A major bitcoin mining company has filed a petition for bankruptcy protection

CoinTerra, one of the most important bitcoin miners, has declared its bankruptcy in the United States Bankruptcy Court. It means that all of its assets, estimated at between $10 and $50 million, will probably be liquidated in order to repay its creditors. CoinTerra submitted a list of its creditors, which includes companies and private citizens from the US and other countries, and stated it would be unable to repay unsecured investors. CoinTerra’s website is no longer available; in its place there is an image stating that the company filed for bankruptcy.

Just a few months ago, CoinTerra was making plans for further development and expansion. The situation changed by the beginning of 2015: the company was apparently having debt problems and it also became the target of a lawsuit by C7 Data Centers, a Utah-based data center operator that demanded $1.4 million in unpaid service fees and $4 million in damages.  

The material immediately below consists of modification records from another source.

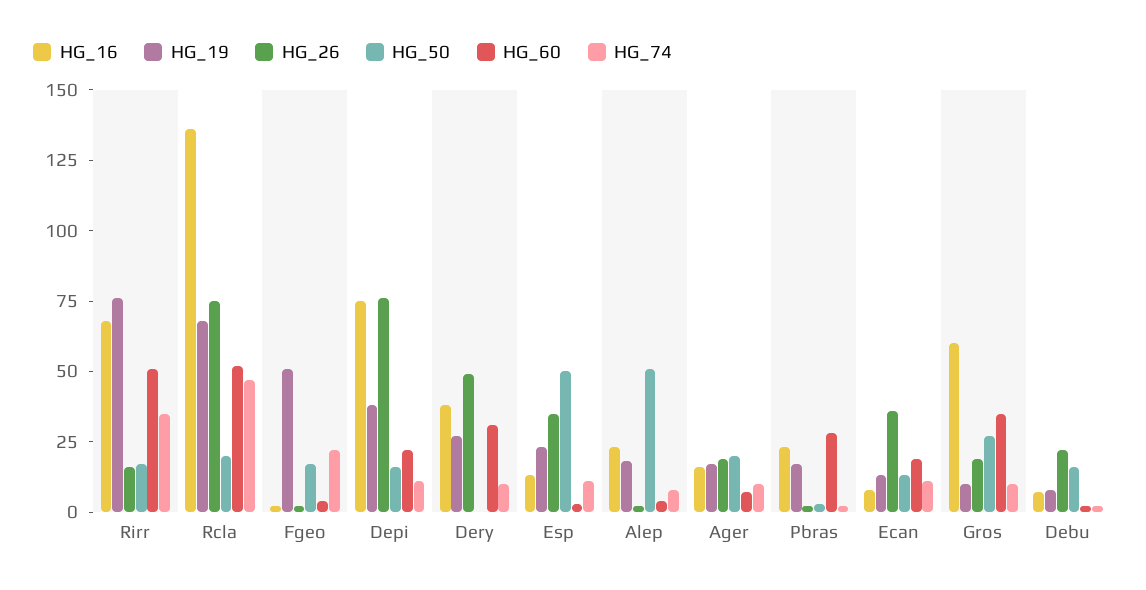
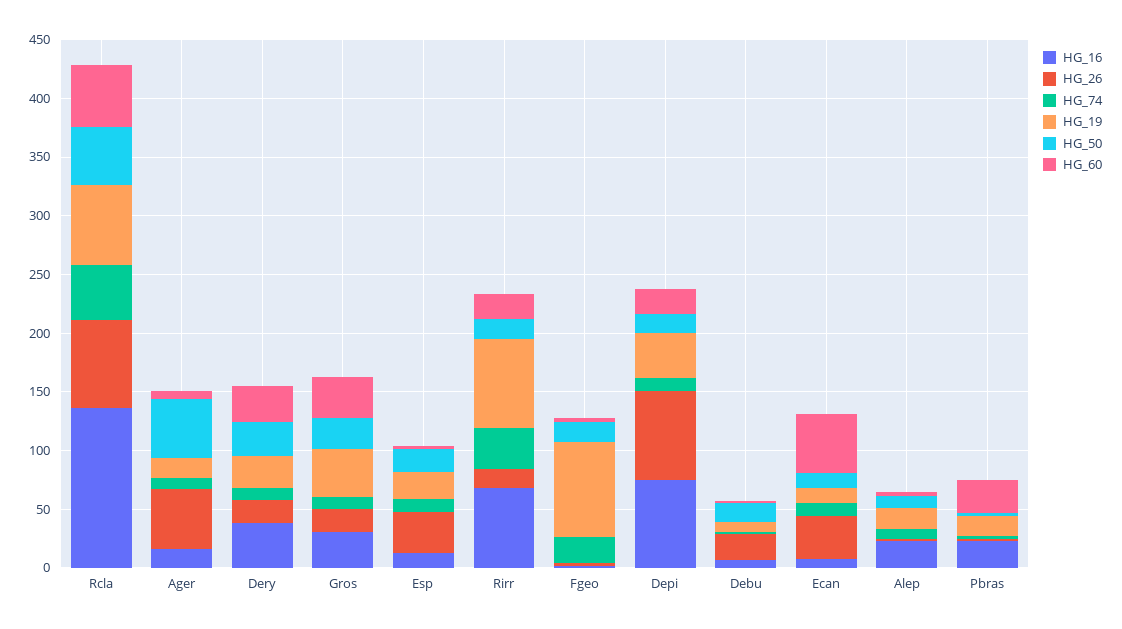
  {
    "HG_16": {
      "Rirr": 70,
      "Rcla": 135,
      "Fgeo": 0,
      "Depi": 75,
      "Dery": 40,
      "Esp": 15,
      "Alep": 25,
      "Ager": 15,
      "Pbras": 25,
      "Ecan": 10,
-     "Gros": 60,
+     "Gros": 30,
      "Debu": 5
    },
    "HG_19": {
      "Rirr": 75,
      "Rcla": 70,
-     "Fgeo": 50,
+     "Fgeo": 80,
      "Depi": 40,
      "Dery": 25,
      "Esp": 25,
      "Alep": 20,
      "Ager": 15,
      "Pbras": 15,
      "Ecan": 15,
-     "Gros": 10,
+     "Gros": 40,
      "Debu": 10
    },
    "HG_26": {
      "Rirr": 15,
      "Rcla": 75,
      "Fgeo": 0,
      "Depi": 75,
-     "Dery": 50,
+     "Dery": 20,
      "Esp": 35,
      "Alep": 0,
-     "Ager": 20,
+     "Ager": 50,
      "Pbras": 0,
      "Ecan": 35,
      "Gros": 20,
      "Debu": 20
    },
    "HG_50": {
      "Rirr": 15,
-     "Rcla": 20,
+     "Rcla": 50,
      "Fgeo": 15,
      "Depi": 15,
-     "Dery": 0,
+     "Dery": 30,
-     "Esp": 50,
+     "Esp": 20,
-     "Alep": 50,
+     "Alep": 10,
-     "Ager": 20,
+     "Ager": 50,
      "Pbras": 5,
      "Ecan": 15,
      "Gros": 25,
      "Debu": 15
    },
    "HG_60": {
-     "Rirr": 50,
+     "Rirr": 20,
      "Rcla": 50,
      "Fgeo": 5,
      "Depi": 20,
      "Dery": 30,
      "Esp": 5,
      "Alep": 5,
      "Ager": 5,
      "Pbras": 30,
-     "Ecan": 20,
+     "Ecan": 50,
      "Gros": 35,
      "Debu": 0
    },
    "HG_74": {
      "Rirr": 35,
      "Rcla": 45,
      "Fgeo": 20,
      "Depi": 10,
      "Dery": 10,
      "Esp": 10,
      "Alep": 10,
      "Ager": 10,
      "Pbras": 0,
      "Ecan": 10,
      "Gros": 10,
      "Debu": 0
    }
  }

CoinTerra was one of the large mining companies that replaced individual miners of the first years of bitcoin. However, the falling price of bitcoin made mining less profitable, forcing the large mining companies to adjust their strategies. A recent example is the mining company BitFury, which purchased Allied Control, a top immersion cooling company based in Hong Kong. The cooling provided by this company would allow to use computers for mining in places with warmer climates. But not everyone had the time to change their strategy.